Bound for the French Quarter ahead of the Zulu parade, they made numerous stops for “refreshments.” Along the way they dispensed paper flowers, kisses and jazz to those who arrived early on the St. Charles Avenue parade route.
In recent years, when he could no longer walk the route, Fountain rode aboard a customized bandwagon, still tootin' even if he could no longer scoot.
When Pope John Paul II celebrated Mass for a massive crowd on the New Orleans lakefront in 1987, Fountain serenaded him with "Just a Closer Walk With Thee." He considered playing for the pope a highlight of a career that included multiple White House performances and two Super Bowl halftime shows.
His gradual withdrawal from the spotlight was as graceful as his clarinet.
With his lease at the Hilton set to expire in 2003, he decided to close his nightclub. He was ready to be rid of the pressures and responsibilities of running his own club; his core audience, too, was aging, and not as inclined to spend nights on the town. For his final performance at the Hilton, he shared the stage with a handful of guests and old friends, including coroner/trumpeter Frank Minyard.

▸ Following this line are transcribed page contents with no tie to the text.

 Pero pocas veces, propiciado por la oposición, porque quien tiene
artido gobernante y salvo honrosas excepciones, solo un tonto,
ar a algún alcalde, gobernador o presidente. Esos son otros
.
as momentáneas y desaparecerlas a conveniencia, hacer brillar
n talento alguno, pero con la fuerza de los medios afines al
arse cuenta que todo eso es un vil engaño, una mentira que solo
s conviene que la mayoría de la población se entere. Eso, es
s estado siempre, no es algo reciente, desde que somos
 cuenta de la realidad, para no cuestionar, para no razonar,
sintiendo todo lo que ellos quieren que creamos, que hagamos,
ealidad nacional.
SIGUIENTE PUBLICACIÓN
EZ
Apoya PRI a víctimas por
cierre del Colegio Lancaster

Still wanting to play, he booked himself a couple nights a month at a casino near his three-story, 10,000-square-foot vacation home on the waterfront in Bay St. Louis, Mississippi.

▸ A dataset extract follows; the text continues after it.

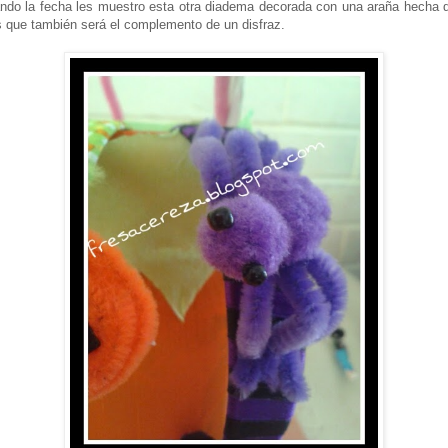
ndo la fecha les muestro esta otra diadema decorada con una araña hecha
s que también será el complemento de un disfraz.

That home is where he and Beverly intended to ride out Hurricane Katrina. At the last minute, they evacuated to an inland motel in Mississippi. The decision saved their lives: Their beloved estate on the bay was obliterated by storm surge, washed away with the career's worth of memorabilia stored inside.

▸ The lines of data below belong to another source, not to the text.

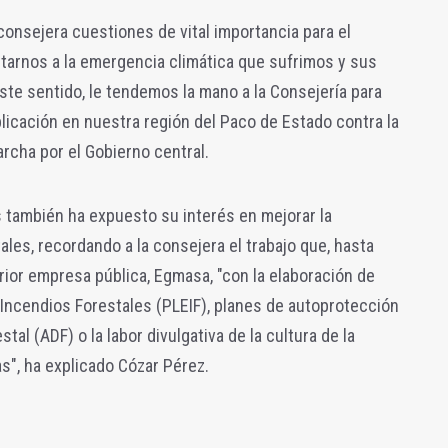
consejera cuestiones de vital importancia para el
tarnos a la emergencia climática que sufrimos y sus
te sentido, le tendemos la mano a la Consejería para
aplicación en nuestra región del Paco de Estado contra la
rcha por el Gobierno central
.
 también ha expuesto su interés en mejorar la
les, recordando a la consejera el trabajo que, hasta
erior empresa pública, Egmasa, "con la elaboración de
Incendios Forestales (PLEIF), planes de autoprotección
al (ADF) o la labor divulgativa de la cultura de la
s", ha explicado Cózar Pérez.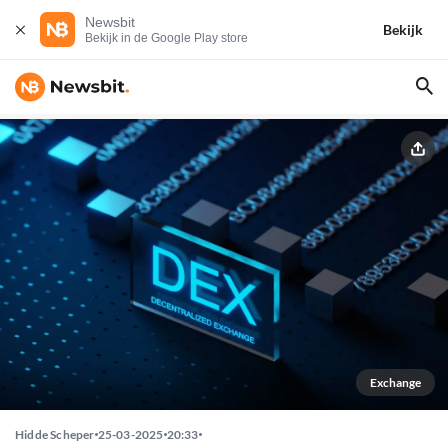
Newsbit
Bekijk
Bekijk in de Google Play store
Exchange
Hidde Scheper
25-03-2025
20:33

They couple eventually returned to their longtime residence in New Orleans' Lake Vista neighborhood, near Lake Pontchartrain. It suffered roof damage, but did not flood.
Following Katrina, his health took a turn for the worse. Emergency bypass surgery in 2006 caused him to miss the Half-Fast Walking Club's annual Mardi Gras morning ramble for the first time in 45 years, much to his dismay.
He rallied to perform at the 2006 Jazz Fest, the first after Katrina, with his cardiologist in attendance — just in case.
Months later, two strokes, one minor, one more serious, made speaking difficult for him. But he could still make his clarinet sing: He was the featured attraction at the 2008 French Quarter Festival.
He was hospitalized with pneumonia in early 2013. He did not feel well enough to sit in with cornetist Connie Jones, a veteran of Fountain's bands of the 1960s and '70s, at that spring's French Quarter Festival.
He had always said that, when he could no longer “toot” to his own satisfaction, he’d hang up his horn. His farewell public performance turned out to be in the Economy Hall Tent at the 2013 New Orleans Jazz Fest.
He did not announce it as such, knowing the tent would be full regardless. The overflow crowd broke out in spontaneous second-lines and showered Fountain with adoration. Each time he raised the clarinet to his mouth, scores of cellphones snapped photographs.
The guests onstage included clarinetist Tim Laughlin, whom Fountain considered his protege, and his adult granddaughter Danielle Scheib, who strummed a washboard. A 7-year-old great-granddaughter, Isabella "Izzy" Harrell, sang "You Are My Sunshine." Afterward, a photographer caught Fountain wiping a tear from his eye.
Survivors include his wife, Beverly; two sons, Jeff and Kevin; a daughter, Darah Fountain Harrell; six grandchildren; and five great-grandchildren.
Arrangements are pending. A funeral Mass is being planned for St. Louis Cathedral, to be followed by a second-line parade.